Consistent with the latter observation, MANT-ITP was identified as the most potent AC inhibitor from this class of compounds. Though the MANT nucleotides are generally more potent than the p-site inhibitors for inhibition of AC in vitro, these compounds are also limited by poor membrane-permeability (Seifert et al., 2012). Thus, these studies are most useful for the structural information that they provide surrounding the binding of ligands in the catalytic site of ACs.
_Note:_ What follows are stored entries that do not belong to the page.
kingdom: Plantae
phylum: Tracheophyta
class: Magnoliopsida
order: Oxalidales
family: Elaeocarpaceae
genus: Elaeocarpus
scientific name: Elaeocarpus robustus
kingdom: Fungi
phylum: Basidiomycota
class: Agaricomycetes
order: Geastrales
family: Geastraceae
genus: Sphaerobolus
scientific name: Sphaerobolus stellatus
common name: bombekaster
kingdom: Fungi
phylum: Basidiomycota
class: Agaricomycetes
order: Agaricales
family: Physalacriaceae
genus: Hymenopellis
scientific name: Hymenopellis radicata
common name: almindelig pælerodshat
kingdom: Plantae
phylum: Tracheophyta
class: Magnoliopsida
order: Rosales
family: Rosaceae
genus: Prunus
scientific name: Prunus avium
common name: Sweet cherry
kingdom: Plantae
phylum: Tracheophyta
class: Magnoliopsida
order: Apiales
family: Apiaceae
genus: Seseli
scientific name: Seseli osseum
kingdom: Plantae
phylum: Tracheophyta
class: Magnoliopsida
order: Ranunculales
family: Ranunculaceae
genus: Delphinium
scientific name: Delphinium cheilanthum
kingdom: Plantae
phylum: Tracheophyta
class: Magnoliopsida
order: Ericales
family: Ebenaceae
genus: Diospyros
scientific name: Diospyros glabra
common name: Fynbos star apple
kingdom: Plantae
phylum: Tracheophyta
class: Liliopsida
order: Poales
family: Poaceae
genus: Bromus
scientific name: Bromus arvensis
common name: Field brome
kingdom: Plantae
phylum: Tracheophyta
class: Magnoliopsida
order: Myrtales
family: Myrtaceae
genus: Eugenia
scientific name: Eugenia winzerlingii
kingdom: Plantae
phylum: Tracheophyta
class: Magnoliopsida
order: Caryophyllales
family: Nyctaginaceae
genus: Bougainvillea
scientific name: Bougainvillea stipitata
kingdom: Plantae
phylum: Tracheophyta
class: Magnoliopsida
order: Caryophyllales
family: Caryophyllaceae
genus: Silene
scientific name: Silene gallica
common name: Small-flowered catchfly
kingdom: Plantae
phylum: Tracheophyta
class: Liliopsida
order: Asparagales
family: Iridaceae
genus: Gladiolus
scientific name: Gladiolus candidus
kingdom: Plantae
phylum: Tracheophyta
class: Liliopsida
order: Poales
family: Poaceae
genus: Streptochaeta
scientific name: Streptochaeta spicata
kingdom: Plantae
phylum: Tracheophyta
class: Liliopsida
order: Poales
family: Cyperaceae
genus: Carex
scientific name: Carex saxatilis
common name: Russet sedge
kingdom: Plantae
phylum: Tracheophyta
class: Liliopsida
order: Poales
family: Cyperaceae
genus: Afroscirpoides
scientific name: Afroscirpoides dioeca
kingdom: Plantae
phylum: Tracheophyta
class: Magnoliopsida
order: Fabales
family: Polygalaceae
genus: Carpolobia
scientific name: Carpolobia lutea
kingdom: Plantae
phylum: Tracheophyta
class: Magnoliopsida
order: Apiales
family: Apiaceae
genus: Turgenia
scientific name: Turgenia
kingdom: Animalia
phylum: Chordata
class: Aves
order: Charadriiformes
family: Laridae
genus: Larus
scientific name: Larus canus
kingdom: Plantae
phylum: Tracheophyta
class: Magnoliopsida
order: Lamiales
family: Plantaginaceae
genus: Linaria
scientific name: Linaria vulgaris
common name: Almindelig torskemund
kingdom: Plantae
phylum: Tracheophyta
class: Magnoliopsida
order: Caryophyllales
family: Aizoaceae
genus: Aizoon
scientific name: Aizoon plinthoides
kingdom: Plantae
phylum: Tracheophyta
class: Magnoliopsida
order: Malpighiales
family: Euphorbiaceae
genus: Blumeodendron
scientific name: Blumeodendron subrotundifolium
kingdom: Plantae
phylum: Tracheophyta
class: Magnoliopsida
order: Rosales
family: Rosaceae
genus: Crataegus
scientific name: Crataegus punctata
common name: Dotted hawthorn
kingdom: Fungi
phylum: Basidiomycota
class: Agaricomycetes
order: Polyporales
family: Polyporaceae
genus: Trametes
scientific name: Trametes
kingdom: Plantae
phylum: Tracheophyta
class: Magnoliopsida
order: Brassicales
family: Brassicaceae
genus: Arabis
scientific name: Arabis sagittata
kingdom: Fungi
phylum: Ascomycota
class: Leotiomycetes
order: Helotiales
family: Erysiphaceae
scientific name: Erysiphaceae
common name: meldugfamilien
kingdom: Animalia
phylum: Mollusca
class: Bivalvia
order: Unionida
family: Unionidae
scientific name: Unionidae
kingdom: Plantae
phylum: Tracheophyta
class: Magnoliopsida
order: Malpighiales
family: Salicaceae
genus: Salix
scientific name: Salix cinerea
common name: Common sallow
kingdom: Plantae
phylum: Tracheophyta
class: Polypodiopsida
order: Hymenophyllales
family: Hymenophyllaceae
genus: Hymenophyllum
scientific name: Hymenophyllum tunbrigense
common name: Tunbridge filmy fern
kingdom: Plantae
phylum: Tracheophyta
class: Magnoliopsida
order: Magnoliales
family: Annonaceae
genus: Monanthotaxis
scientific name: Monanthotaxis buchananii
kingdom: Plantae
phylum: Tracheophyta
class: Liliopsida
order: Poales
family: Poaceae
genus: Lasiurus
Efforts to develop potent and AC isoform-selective small molecule modulators have only modestly contributed to the current understanding of AC targeting and several limitations surrounding specificity, AC isoform-selectivity, and cell permeability remain. Furthermore, the current repertoire of AC

modulators has not been comprehensively studied with respect to each of the nine membrane-bound AC isoforms in both in vitro and intact cell models, making it difficult to fully assess the isoform-selectivity of these compounds (Seifert et al., 2012). The discovery and development of novel small molecule modulators of

AC that are potent and isoform-selective is expected to facilitate the in vivo study of individual AC isoforms and allow for the full evaluation of AC isoforms as potential therapeutic targets.